Millan was certainly an ‘eccentric’ outsider within the Francoist conglomerate of various parties and tendencies. But the fact that Spanish society consumed itself during the thirties in brutal violence and mass killings does suggest that at a social and economic level as well as at a cultural and discursive level, something was deeply wrong
| 13 January 2009, 12:02 pm |
“I know lots of Persians.

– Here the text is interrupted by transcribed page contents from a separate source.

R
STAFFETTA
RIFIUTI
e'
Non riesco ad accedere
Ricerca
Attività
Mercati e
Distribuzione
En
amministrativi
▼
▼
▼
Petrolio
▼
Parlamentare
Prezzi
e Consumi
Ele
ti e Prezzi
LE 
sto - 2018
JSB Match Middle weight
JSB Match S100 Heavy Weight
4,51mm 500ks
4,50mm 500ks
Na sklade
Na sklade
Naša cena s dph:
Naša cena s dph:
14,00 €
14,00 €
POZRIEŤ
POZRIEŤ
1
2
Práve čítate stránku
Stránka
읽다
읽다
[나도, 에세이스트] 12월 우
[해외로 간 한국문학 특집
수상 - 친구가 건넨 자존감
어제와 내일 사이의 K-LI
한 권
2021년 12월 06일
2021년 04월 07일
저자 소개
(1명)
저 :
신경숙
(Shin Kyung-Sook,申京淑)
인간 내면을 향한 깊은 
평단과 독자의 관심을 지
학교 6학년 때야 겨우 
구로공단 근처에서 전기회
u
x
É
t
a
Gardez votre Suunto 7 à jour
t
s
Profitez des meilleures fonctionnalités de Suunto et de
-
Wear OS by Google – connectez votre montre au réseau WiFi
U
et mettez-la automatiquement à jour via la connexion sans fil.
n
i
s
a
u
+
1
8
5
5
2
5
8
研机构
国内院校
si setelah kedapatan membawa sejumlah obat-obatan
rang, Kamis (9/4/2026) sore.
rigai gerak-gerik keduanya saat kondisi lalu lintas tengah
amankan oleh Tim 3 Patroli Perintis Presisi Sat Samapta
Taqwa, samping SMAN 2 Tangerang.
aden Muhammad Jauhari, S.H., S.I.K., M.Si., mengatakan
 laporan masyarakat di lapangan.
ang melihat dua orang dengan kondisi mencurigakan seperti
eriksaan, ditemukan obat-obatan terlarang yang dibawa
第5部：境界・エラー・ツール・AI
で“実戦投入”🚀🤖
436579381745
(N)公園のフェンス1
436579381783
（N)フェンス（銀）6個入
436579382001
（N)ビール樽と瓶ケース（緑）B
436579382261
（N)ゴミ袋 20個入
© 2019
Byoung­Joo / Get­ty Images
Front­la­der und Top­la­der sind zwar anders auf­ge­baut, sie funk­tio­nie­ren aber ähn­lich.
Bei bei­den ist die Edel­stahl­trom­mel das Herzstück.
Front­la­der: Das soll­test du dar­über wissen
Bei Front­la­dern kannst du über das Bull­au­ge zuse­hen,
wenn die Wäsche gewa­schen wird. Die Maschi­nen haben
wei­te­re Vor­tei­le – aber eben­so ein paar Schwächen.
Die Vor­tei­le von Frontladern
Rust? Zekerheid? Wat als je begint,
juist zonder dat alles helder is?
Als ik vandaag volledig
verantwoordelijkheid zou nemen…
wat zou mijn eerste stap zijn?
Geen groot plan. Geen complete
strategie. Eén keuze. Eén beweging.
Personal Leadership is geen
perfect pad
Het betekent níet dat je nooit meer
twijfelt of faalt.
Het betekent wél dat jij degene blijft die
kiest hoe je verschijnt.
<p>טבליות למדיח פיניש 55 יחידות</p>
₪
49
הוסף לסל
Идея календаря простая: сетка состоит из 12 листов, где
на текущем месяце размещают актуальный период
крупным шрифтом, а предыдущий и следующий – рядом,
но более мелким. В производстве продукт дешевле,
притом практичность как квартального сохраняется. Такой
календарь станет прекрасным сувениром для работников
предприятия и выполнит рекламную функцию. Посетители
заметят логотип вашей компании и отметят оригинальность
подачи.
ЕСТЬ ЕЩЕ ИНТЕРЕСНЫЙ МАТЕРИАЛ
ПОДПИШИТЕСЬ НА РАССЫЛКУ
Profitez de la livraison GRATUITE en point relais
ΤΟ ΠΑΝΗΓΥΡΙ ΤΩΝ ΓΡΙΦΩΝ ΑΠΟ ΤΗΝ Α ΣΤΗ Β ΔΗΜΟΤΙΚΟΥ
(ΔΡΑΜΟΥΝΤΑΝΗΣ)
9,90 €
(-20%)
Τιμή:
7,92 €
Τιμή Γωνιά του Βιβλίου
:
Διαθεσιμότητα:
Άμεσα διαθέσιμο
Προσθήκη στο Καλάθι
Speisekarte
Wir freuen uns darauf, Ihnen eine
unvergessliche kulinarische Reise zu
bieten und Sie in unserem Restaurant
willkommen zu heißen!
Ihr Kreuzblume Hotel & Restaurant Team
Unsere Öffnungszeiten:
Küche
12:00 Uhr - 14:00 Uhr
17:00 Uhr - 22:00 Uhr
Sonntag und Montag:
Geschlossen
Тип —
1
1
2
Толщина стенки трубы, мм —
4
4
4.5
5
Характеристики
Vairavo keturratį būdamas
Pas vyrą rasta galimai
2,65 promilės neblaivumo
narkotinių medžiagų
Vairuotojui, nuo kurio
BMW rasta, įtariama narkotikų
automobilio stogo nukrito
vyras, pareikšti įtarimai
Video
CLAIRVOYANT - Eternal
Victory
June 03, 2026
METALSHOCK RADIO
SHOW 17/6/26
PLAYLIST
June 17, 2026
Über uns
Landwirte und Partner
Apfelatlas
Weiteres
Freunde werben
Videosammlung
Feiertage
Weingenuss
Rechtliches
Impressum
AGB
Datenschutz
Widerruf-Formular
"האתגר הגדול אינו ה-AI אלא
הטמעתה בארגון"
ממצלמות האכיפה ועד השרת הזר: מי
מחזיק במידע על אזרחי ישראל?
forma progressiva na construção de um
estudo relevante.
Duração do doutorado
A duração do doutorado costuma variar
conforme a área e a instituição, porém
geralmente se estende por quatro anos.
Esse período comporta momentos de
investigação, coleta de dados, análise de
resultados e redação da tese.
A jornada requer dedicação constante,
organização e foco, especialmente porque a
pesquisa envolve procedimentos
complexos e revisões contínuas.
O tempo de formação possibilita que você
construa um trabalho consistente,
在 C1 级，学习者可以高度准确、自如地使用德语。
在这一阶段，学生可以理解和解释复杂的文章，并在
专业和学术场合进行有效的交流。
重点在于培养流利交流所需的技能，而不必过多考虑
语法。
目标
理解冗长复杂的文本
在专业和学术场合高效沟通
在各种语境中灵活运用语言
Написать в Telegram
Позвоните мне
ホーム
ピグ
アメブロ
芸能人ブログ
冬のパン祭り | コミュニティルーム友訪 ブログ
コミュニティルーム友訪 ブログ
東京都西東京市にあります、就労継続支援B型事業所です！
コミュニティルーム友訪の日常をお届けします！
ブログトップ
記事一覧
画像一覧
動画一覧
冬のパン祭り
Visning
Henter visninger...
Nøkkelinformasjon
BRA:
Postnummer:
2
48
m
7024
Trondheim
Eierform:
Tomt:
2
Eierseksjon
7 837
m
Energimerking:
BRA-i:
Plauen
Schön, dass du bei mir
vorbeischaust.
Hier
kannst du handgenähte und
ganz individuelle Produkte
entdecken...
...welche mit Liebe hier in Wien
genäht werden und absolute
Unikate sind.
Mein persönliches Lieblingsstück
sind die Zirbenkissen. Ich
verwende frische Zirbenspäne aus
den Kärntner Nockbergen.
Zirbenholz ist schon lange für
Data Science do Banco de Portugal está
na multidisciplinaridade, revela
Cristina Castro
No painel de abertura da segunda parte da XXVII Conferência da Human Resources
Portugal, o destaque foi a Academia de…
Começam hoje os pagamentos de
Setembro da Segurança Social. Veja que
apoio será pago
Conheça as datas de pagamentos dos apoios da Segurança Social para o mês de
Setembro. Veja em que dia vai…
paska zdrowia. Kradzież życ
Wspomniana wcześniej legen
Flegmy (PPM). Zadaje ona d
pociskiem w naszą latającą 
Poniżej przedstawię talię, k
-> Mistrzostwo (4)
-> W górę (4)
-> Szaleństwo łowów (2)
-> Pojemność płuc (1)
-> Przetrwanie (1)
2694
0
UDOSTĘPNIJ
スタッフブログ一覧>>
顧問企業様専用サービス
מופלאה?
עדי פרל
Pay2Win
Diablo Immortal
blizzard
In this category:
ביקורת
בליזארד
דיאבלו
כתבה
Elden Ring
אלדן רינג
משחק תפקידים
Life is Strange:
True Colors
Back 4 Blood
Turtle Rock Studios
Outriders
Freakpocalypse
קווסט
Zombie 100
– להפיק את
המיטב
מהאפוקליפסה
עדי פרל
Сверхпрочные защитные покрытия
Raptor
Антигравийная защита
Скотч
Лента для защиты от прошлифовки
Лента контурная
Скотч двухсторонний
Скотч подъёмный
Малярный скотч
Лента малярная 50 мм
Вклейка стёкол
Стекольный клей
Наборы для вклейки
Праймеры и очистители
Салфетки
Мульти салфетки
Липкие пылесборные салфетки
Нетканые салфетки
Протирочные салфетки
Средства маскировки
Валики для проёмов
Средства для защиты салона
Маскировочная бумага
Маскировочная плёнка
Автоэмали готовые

In the conversations we’ve had about what they call The Israeli/Arab war they have all said it has nothing to do with them and they could really care less either way.”
I know lots of Arabs who are sick of the Arab world being defined by this one conflict and think that Palestinian groups are at least partly responsible for the problems of Palestinians - Fatah’s corruption and Hamas’ fundamentalism. But they don’t speak up because as soon as Arabs criticise other Arabs, they are portrayed as traitors - often by non-Arab Islamic radicals. The failure of moderate Arab secularism to overcome the forces Islamic radicalism is one of the problems, I fear, that is sustaining the conflict between Israel and the Palestinian Arabs.